→ Set problem A
Identify every row below that contains the string "opLoft", matching case exactly, and copy each of those rows.

→ Text section
== == ==
From a063503044c32c8f0bc386b833a750df3187f0bb Mon Sep 17 00:00:00 2001
From: Aryan <aryan@huggingface.co>
Date: Sat, 7 Sep 2024 14:46:29 +0200
Subject: [PATCH] apply suggestions from review

---
 examples/cogvideo/train_cogvideox_lora.py     | 45 ++++++++++---------
 .../transformers/cogvideox_transformer_3d.py  | 22 ++++++++-
 .../pipelines/cogvideo/pipeline_cogvideox.py  | 15 ++++++-
 3 files changed, 57 insertions(+), 25 deletions(-)

diff --git a/examples/cogvideo/train_cogvideox_lora.py b/examples/cogvideo/train_cogvideox_lora.py
index c800cec6f3..535b81c06f 100644
--- a/examples/cogvideo/train_cogvideox_lora.py
+++ b/examples/cogvideo/train_cogvideox_lora.py
@@ -717,25 +717,11 @@ def log_validation(
                 }
             )
 
-    del pipe
-    clear_objs_and_retain_memory()
+    clear_objs_and_retain_memory([pipe])
 
     return videos
 
 
-def collate_fn(examples):
-    videos = [example["instance_video"] for example in examples]
-    prompts = [example["instance_prompt"] for example in examples]
-
-    videos = torch.stack(videos)
-    videos = videos.to(memory_format=torch.contiguous_format).float()
-
-    return {
-        "videos": videos,
-        "prompts": prompts,
-    }
-
-
 def _get_t5_prompt_embeds(
     tokenizer: T5Tokenizer,
     text_encoder: T5EncoderModel,
@@ -993,7 +979,6 @@ def main(args):
         weight_dtype = torch.float16
     elif accelerator.mixed_precision == "bf16":
         weight_dtype = torch.bfloat16
-    print("weight_dtype:", weight_dtype)
 
     if torch.backends.mps.is_available() and weight_dtype == torch.bfloat16:
         # due to pytorch#99272, MPS does not yet support bfloat16.
== == ==
→ Material supplied

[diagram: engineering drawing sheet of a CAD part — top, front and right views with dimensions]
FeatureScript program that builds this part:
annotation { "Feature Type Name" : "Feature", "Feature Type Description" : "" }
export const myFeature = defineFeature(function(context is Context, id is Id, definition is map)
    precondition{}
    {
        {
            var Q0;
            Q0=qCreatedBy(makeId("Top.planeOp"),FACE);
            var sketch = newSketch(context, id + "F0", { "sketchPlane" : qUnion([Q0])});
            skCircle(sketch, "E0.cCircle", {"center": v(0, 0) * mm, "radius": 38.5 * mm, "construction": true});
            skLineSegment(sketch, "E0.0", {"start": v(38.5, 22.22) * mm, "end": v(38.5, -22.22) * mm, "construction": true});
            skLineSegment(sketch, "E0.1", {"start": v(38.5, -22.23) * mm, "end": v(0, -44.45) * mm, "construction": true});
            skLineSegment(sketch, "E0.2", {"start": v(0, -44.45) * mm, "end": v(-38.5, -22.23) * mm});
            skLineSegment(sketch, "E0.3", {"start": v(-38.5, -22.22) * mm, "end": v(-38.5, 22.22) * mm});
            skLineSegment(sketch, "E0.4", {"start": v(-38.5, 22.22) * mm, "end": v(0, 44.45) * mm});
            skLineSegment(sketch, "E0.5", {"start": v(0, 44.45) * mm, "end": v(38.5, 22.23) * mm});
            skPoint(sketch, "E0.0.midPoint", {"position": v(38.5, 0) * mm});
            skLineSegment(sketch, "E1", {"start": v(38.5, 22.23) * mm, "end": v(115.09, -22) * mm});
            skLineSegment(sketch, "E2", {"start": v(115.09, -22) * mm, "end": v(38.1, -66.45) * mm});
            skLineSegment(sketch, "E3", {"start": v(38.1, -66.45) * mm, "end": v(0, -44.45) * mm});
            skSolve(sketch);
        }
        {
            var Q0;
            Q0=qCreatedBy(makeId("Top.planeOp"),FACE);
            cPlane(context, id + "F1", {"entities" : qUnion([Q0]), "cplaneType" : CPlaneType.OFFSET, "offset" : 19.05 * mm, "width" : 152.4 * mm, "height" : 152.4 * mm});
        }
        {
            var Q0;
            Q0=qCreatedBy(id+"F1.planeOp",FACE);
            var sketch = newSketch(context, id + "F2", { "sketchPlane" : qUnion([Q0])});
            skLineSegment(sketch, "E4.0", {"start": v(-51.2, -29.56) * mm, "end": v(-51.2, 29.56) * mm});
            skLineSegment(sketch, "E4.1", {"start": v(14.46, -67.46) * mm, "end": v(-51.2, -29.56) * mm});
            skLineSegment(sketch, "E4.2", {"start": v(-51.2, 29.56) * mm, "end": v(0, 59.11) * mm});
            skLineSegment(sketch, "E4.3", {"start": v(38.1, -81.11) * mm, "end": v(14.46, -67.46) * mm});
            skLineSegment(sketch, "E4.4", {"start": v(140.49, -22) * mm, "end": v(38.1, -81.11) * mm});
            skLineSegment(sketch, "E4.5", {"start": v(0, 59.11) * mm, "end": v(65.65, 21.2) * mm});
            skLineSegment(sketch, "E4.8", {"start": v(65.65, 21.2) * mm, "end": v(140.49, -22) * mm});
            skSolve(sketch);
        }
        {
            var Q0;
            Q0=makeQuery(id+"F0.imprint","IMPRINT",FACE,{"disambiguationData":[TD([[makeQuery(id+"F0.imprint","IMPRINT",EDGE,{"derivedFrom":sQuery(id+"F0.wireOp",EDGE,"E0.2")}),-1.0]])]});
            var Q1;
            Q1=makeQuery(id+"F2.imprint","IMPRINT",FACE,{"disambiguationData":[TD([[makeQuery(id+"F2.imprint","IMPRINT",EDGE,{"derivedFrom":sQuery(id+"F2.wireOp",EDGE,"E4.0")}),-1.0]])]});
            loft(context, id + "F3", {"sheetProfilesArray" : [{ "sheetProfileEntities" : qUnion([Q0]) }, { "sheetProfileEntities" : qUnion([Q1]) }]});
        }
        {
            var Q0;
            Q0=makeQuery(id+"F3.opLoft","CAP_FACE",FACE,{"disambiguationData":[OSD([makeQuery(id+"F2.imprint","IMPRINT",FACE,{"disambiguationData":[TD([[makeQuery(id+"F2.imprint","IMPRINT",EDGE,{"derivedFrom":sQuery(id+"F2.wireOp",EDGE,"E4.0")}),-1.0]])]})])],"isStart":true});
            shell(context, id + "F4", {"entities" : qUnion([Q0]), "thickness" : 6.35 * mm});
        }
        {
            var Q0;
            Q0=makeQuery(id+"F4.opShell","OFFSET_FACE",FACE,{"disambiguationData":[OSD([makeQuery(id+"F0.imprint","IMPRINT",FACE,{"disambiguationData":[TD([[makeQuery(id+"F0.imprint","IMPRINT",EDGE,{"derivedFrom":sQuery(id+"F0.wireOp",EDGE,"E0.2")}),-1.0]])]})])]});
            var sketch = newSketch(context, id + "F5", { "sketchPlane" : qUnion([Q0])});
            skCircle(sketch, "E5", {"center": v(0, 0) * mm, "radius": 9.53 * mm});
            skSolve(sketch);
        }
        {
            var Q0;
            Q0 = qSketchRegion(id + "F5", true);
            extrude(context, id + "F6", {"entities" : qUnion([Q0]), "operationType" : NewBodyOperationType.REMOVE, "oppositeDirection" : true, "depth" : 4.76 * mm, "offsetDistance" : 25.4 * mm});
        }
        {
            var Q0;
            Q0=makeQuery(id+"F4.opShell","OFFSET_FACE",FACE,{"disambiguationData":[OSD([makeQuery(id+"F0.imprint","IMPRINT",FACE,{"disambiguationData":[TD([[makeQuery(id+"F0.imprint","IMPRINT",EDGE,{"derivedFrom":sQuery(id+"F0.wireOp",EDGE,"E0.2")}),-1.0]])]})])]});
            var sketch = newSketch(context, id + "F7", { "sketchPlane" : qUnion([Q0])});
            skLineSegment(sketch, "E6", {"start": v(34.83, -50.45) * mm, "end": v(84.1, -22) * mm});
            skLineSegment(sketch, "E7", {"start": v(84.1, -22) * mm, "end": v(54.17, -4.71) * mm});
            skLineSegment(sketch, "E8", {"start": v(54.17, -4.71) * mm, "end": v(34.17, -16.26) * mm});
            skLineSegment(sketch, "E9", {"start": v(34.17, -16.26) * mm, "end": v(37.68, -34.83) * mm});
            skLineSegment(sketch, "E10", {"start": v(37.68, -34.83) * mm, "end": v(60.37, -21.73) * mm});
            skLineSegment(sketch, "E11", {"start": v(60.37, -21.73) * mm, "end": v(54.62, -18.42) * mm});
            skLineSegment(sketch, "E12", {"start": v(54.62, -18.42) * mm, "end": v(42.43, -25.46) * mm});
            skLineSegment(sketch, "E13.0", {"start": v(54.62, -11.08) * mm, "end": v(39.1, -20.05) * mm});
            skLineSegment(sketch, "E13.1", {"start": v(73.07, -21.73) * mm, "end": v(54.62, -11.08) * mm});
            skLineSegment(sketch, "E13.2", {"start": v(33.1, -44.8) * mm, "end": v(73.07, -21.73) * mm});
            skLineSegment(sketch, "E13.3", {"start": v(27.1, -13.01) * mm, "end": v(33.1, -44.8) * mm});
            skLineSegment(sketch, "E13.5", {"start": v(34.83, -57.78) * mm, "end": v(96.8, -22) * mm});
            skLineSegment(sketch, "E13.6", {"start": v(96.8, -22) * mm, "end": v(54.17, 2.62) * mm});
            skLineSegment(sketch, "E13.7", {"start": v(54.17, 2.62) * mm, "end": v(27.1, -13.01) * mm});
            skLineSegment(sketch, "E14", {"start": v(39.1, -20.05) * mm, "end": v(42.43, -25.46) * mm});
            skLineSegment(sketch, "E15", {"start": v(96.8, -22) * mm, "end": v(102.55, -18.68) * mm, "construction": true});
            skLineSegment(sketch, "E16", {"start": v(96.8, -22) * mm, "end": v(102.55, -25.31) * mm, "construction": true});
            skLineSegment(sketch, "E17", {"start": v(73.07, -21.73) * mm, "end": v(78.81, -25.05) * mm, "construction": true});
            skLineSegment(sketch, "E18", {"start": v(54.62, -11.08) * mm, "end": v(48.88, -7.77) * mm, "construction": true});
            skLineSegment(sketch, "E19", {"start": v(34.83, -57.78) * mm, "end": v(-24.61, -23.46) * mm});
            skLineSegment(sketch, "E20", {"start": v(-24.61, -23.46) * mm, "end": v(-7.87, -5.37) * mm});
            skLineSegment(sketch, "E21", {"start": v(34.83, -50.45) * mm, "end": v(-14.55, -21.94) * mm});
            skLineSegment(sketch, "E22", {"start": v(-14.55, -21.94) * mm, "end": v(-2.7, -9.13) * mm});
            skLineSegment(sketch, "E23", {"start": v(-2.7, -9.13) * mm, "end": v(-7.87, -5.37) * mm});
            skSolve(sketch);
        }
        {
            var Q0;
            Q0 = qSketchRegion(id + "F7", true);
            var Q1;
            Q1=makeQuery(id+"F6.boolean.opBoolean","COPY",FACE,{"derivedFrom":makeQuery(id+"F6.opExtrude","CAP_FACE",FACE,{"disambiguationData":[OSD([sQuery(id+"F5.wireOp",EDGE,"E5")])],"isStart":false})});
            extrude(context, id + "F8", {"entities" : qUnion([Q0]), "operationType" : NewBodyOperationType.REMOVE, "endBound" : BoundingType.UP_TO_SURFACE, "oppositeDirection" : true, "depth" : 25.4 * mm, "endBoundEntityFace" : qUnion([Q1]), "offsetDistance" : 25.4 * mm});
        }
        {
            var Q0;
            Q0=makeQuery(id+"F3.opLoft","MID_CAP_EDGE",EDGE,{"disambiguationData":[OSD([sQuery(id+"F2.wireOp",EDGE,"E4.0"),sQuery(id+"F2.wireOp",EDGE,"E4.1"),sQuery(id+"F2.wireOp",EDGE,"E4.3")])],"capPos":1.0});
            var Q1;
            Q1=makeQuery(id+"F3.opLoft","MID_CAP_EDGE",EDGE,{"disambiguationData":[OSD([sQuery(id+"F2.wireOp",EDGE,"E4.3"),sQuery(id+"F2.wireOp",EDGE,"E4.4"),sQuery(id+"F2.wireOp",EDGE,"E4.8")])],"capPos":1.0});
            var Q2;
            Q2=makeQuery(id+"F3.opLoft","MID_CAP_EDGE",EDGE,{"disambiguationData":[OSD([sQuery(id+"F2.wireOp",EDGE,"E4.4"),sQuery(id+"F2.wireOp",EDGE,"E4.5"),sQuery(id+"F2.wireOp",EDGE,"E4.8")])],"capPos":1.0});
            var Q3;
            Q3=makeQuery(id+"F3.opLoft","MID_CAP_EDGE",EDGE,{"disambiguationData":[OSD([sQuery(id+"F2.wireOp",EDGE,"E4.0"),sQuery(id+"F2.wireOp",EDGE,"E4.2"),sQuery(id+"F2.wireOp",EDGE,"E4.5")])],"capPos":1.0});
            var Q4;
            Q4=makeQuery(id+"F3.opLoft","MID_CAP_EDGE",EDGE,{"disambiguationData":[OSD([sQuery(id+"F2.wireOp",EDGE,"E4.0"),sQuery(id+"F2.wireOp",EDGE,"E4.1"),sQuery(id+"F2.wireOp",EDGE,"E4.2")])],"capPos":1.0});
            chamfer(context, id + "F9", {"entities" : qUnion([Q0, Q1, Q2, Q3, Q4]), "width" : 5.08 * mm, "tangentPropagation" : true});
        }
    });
== == ==
→ Set problem B
How many insertions and deletions does the patch report in total?

→ Written answer A
            Q0=makeQuery(id+"F3.opLoft","CAP_FACE",FACE,{"disambiguationData":[OSD([makeQuery(id+"F2.imprint","IMPRINT",FACE,{"disambiguationData":[TD([[makeQuery(id+"F2.imprint","IMPRINT",EDGE,{"derivedFrom":sQuery(id+"F2.wireOp",EDGE,"E4.0")}),-1.0]])]})])],"isStart":true});
            Q0=makeQuery(id+"F3.opLoft","MID_CAP_EDGE",EDGE,{"disambiguationData":[OSD([sQuery(id+"F2.wireOp",EDGE,"E4.0"),sQuery(id+"F2.wireOp",EDGE,"E4.1"),sQuery(id+"F2.wireOp",EDGE,"E4.3")])],"capPos":1.0});
            Q1=makeQuery(id+"F3.opLoft","MID_CAP_EDGE",EDGE,{"disambiguationData":[OSD([sQuery(id+"F2.wireOp",EDGE,"E4.3"),sQuery(id+"F2.wireOp",EDGE,"E4.4"),sQuery(id+"F2.wireOp",EDGE,"E4.8")])],"capPos":1.0});
            Q2=makeQuery(id+"F3.opLoft","MID_CAP_EDGE",EDGE,{"disambiguationData":[OSD([sQuery(id+"F2.wireOp",EDGE,"E4.4"),sQuery(id+"F2.wireOp",EDGE,"E4.5"),sQuery(id+"F2.wireOp",EDGE,"E4.8")])],"capPos":1.0});
            Q3=makeQuery(id+"F3.opLoft","MID_CAP_EDGE",EDGE,{"disambiguationData":[OSD([sQuery(id+"F2.wireOp",EDGE,"E4.0"),sQuery(id+"F2.wireOp",EDGE,"E4.2"),sQuery(id+"F2.wireOp",EDGE,"E4.5")])],"capPos":1.0});
            Q4=makeQuery(id+"F3.opLoft","MID_CAP_EDGE",EDGE,{"disambiguationData":[OSD([sQuery(id+"F2.wireOp",EDGE,"E4.0"),sQuery(id+"F2.wireOp",EDGE,"E4.1"),sQuery(id+"F2.wireOp",EDGE,"E4.2")])],"capPos":1.0});

→ Written answer B
57 insertions and 25 deletions.